> _BACAAN YANG DITAMPILKAN_

________________

Oleh: Dion Eprijum Ginanto *)
Tidak banyak orang yang tahu bahwa tanggal 25 November adalah hari guru di Indonesia. Memang peringatan hari guru ini tidak begitu istimewa di khalayak umum, karena tidak ditandai dengan hari libur nasional atau tanggal merah. Bahkan untuk kalangan guru sekalipun, pasti masih banyak dari mereka yang tidak mengetahui kapan hari guru di Indonesia diperingati. Saya berani memberi garansi jika ada questionnaire dan disebarkan kepada guru-guru di Indondesia, niscaya mayoritas dari mereka tidak tahu bahwa tanggal 25 November diperingati sebagai hari guru Indonesia.
Hari guru bukan hanya diperingati di Indonesia saja, bahkan dunia dan setiap negara mempunyai hari yang berbeda untuk memberikan penghormatan kepada guru dengan menetapkan hari tertentu untuk merayakannya. Untuk dunia, hari guru diperingati setiap tanggal 5 Oktober.
Bukan suatu hal yang berlebihan jika untuk turut memperingati hari guru di Indonesia, saya membuat tulisan dalam rubrik koran ini. Hal ini dikarenakan topic “guru” akan selalu menjadi sesuatu yang hangat untuk dibicarakan dari waktu ke waktu. Mengapa demikian, karena menurut cerita yang sering didengar di setiap kali upacara bendera saat kita masih duduk di bangku sekolah dulu, bapak dan Ibu guru selalu menceritakan betapa mulianya dan betapa pentingnya peran guru dalam membangun bangsa dan Negara. Bahkan kita sampai hafal dengan doktrin cerita di Jepang, bahwa kaisar Jepang sewaktu mendapat serangan bom Atom dari Amerika di kota Nagasaki dan Hirosima, yang ditanyakan adalah “masih ada berapa guru yang tersisa di Negara saat ini.”

________________

> _DATA YANG DITAMPILKAN_
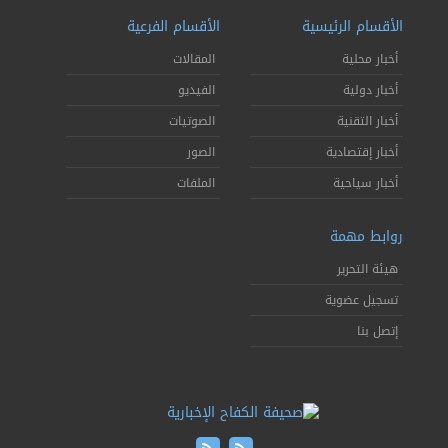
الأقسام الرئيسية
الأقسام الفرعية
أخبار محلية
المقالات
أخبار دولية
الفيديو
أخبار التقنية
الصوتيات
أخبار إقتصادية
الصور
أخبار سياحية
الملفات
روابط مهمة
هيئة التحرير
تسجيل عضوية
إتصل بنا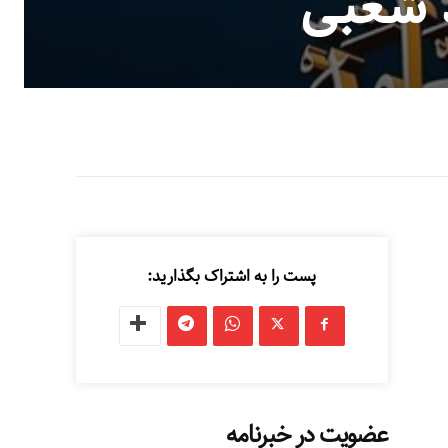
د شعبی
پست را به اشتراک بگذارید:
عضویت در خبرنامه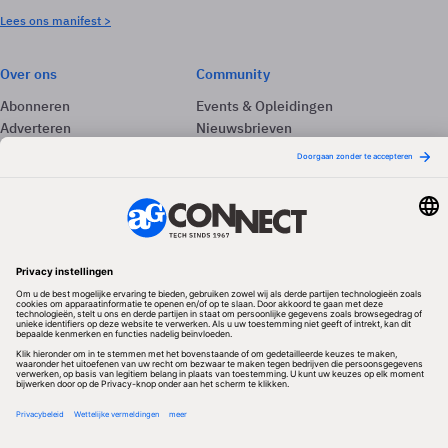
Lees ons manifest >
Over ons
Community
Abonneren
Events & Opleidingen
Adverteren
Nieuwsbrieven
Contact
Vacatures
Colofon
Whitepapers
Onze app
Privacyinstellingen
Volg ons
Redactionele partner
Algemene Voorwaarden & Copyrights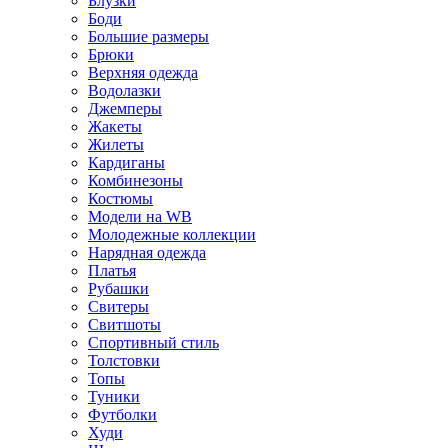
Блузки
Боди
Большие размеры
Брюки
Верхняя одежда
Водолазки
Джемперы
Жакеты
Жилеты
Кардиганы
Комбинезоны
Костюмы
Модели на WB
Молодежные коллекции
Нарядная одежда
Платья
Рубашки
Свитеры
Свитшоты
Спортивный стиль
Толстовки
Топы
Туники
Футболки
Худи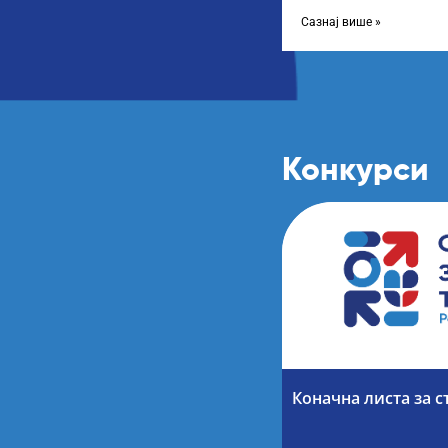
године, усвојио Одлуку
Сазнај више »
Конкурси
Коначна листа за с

________________

> _KETENTUAN TUGAS_
Tulis ulang seluruh tulisan tentang Hari Guru di atas kata demi kata, mulai dari baris pertama hingga kalimat terakhir, tanpa mengubah apa pun.

> _JAWABAN TERTULIS_
Oleh: Dion Eprijum Ginanto *)
Tidak banyak orang yang tahu bahwa tanggal 25 November adalah hari guru di Indonesia. Memang peringatan hari guru ini tidak begitu istimewa di khalayak umum, karena tidak ditandai dengan hari libur nasional atau tanggal merah. Bahkan untuk kalangan guru sekalipun, pasti masih banyak dari mereka yang tidak mengetahui kapan hari guru di Indonesia diperingati. Saya berani memberi garansi jika ada questionnaire dan disebarkan kepada guru-guru di Indondesia, niscaya mayoritas dari mereka tidak tahu bahwa tanggal 25 November diperingati sebagai hari guru Indonesia.
Hari guru bukan hanya diperingati di Indonesia saja, bahkan dunia dan setiap negara mempunyai hari yang berbeda untuk memberikan penghormatan kepada guru dengan menetapkan hari tertentu untuk merayakannya. Untuk dunia, hari guru diperingati setiap tanggal 5 Oktober.
Bukan suatu hal yang berlebihan jika untuk turut memperingati hari guru di Indonesia, saya membuat tulisan dalam rubrik koran ini. Hal ini dikarenakan topic “guru” akan selalu menjadi sesuatu yang hangat untuk dibicarakan dari waktu ke waktu. Mengapa demikian, karena menurut cerita yang sering didengar di setiap kali upacara bendera saat kita masih duduk di bangku sekolah dulu, bapak dan Ibu guru selalu menceritakan betapa mulianya dan betapa pentingnya peran guru dalam membangun bangsa dan Negara. Bahkan kita sampai hafal dengan doktrin cerita di Jepang, bahwa kaisar Jepang sewaktu mendapat serangan bom Atom dari Amerika di kota Nagasaki dan Hirosima, yang ditanyakan adalah “masih ada berapa guru yang tersisa di Negara saat ini.”